I do its C:\Hiberfil.sys.     I went ahead and used the control panel to turn off hibernate support, so this should have deleted the hiberfil.sys file, to my understanding.

I open the Avast scan log, when I click on move to vault it says "the file cannot be found."  I ran another bootscan, it found no virus so it should be ok, but the avast is still not autoloading.     

Do you think it could be with the bad user account, where I can log on but all  I  get is that box popping asking me what program to use everytime I try to do anything.  Thanks again for trying to help me out

[essexboy]

From a working account have you tried a repair of Avast ?

Run RogueKiller with option 2

[St.Anger_561_]

Good news.  I logged back into the main infected account and was able to open up internet explorer.  From that point I tried to open other programs, was getting the same box.  Being concerned about the security on this user account, I deleted the browsing history/temp files via IE tab, making sure to check off everything.

After this I decided to try to run a program and it ran!  Maybe some remants in temp files were causing an issue?  I have avast and mbam running scans now, then I will try to reboot and see if avast and mbam autoloads and will update. 

[St.Anger_561_]

After doing the scans and reboot avast still does not autoload, although mbam does. 

I ran rogue killer option 2 this time and it found the same registry addition.  I rebooted after running it but then I noticed avast not loading.  I tried to run roguekill again after reboot and it found the same process.  I can hit 2 again and reboot again but I have a feeling it will be the same.

By the way Rougue killer says it is not the current version when I run it.

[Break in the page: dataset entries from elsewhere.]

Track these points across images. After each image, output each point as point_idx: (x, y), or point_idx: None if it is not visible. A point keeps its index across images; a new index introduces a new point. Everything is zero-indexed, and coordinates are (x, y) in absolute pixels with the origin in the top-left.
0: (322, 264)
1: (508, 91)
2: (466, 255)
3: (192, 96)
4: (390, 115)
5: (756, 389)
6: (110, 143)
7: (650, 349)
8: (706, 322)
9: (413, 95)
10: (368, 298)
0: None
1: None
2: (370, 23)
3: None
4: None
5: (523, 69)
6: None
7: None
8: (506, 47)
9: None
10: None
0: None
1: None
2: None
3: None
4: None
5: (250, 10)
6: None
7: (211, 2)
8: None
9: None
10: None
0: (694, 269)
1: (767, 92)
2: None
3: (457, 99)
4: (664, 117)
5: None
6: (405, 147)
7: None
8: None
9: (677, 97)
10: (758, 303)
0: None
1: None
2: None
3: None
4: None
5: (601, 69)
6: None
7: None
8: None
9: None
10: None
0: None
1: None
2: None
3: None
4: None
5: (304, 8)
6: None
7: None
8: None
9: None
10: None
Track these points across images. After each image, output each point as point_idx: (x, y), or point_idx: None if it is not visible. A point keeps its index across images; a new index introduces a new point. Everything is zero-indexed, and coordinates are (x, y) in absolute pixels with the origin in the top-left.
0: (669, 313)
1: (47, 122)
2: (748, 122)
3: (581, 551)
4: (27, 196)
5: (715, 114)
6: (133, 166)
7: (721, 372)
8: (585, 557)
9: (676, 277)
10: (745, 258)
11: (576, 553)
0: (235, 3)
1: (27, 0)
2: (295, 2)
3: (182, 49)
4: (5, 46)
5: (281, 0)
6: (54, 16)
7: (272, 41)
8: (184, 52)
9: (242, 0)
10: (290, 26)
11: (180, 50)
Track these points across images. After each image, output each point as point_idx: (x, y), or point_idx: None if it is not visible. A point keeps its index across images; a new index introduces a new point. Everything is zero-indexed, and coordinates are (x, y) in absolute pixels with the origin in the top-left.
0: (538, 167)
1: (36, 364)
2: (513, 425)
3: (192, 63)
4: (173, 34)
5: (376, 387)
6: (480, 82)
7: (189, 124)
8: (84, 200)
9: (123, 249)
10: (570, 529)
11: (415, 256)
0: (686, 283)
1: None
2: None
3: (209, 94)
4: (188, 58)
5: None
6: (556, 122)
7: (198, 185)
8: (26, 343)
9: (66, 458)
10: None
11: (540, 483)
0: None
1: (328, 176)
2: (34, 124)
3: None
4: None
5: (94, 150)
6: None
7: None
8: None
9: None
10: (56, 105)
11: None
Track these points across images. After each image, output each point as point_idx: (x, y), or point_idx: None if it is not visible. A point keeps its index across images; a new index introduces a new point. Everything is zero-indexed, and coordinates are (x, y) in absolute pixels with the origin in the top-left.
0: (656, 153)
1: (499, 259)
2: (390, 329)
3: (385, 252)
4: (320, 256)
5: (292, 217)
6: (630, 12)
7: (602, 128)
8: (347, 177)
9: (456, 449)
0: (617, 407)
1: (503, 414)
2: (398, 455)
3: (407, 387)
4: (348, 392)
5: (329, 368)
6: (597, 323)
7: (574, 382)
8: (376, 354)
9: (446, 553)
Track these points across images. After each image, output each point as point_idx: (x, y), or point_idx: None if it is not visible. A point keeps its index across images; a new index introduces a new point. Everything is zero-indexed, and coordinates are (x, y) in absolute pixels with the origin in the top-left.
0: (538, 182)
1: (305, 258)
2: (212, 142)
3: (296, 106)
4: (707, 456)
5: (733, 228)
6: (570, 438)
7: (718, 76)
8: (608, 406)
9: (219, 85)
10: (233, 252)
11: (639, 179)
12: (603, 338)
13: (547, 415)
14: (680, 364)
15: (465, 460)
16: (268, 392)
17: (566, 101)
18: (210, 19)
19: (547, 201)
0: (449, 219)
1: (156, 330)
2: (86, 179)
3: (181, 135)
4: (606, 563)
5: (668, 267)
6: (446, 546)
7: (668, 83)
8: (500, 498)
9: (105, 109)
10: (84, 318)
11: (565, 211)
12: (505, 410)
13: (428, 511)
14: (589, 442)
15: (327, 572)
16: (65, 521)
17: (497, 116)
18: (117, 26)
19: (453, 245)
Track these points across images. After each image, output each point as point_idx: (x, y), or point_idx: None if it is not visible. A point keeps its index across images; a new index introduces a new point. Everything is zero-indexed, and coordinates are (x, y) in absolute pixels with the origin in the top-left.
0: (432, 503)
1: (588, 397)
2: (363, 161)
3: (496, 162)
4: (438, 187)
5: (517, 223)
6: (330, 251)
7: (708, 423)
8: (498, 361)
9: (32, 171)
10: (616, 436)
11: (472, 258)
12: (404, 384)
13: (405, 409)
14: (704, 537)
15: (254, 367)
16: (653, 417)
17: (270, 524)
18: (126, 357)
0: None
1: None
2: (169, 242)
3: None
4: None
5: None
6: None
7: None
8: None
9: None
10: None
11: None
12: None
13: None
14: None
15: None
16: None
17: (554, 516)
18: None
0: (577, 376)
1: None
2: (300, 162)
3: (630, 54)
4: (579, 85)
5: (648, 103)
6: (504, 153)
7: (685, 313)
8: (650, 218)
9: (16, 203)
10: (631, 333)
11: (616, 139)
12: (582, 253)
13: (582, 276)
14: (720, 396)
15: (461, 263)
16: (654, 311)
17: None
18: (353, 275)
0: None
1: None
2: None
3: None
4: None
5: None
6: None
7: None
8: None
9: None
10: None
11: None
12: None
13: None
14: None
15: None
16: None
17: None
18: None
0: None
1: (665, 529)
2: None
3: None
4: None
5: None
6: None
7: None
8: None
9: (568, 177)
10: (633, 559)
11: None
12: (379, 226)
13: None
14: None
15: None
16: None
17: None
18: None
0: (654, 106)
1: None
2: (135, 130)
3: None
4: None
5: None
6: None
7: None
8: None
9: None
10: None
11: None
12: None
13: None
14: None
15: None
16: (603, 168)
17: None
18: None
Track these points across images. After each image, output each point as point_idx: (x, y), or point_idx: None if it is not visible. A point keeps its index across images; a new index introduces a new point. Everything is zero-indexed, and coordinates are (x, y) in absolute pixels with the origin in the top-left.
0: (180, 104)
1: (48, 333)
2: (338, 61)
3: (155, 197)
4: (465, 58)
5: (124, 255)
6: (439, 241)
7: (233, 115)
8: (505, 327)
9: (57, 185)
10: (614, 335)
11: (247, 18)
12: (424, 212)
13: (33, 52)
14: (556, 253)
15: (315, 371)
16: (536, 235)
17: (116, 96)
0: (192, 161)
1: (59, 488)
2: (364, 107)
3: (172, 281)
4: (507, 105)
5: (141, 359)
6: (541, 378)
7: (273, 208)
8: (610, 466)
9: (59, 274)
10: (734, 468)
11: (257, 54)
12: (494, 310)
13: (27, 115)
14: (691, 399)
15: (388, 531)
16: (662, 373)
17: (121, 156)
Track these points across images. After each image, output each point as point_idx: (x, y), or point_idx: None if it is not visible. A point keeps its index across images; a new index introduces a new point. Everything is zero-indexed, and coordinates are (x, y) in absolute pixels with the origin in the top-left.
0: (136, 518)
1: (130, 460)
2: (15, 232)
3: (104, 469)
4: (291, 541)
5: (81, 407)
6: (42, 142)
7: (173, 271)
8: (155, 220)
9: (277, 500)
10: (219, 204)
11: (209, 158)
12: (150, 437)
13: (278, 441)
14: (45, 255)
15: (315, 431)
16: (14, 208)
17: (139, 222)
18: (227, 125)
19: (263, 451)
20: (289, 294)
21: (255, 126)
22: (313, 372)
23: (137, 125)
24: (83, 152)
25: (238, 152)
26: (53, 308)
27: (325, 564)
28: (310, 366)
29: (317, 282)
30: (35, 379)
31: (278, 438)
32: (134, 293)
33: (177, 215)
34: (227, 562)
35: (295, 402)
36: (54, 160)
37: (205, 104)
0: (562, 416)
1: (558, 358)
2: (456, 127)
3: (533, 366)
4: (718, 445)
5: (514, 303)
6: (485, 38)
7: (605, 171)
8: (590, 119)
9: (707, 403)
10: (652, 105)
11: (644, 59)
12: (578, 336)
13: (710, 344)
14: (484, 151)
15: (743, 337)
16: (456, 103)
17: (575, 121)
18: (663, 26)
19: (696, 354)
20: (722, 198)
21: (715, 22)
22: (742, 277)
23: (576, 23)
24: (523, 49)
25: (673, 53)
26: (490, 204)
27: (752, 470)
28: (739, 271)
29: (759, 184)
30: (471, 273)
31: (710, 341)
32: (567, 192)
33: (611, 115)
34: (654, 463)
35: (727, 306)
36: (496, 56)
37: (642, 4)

Can I update it from the same site as before?  thanks

[St.Anger_561_]

Here is the rk report:

RogueKiller V5.2.1 [06/02/2011] by Tigzy
contact at http://www.sur-la-toile.com
mail: tigzyRK<at>gmail<dot>com
Feedback: http://www.sur-la-toile.com/discussion-193725-1-BRogueKillerD-Remontees.html

Operating System: Windows XP (5.1.2600 Service Pack 3) 32 bits version
Started in : Normal mode
User: Main Admin [Admin rights]
Mode: Scan -- Date : 06/14/2011 02:06:24

Bad processes: 1
[SUSP PATH] stsystra.exe -- c:\windows\stsystra.exe -> KILLED

Registry Entries: 0

HOSTS File:
127.0.0.1       localhost
127.0.0.1   www.007guard.com
127.0.0.1   007guard.com
127.0.0.1   008i.com
127.0.0.1   www.008k.com

[...]


Finished : << \RKreport[7].txt >>
RKreport[1].txt ; RKreport[2].txt ; RKreport[3].txt ; RKreport[4].txt ; RKreport[5].txt ;
RKreport[6].txt ; RKreport[7].txt

[essexboy]

stsystra.exe is not a problem - the latest version is alwways at the same download link

Have you tried a repair of Avast from that user account ?

[St.Anger_561_]

I am not sure how to repair avast, do I have to reinstall it? 

[St.Anger_561_]

I tried and even went through the help file but I cannot see how to repair it.  Should I try to reinstall it, will it give me the option for a repair?  Thanks again.

[DavidR]

Try a repair of avast:
XP - Add Remove programs, select 'avast! Anti-Virus,' click the Change/Remove button and scroll down to Repair, click next and follow.

You may need to reboot after the repair.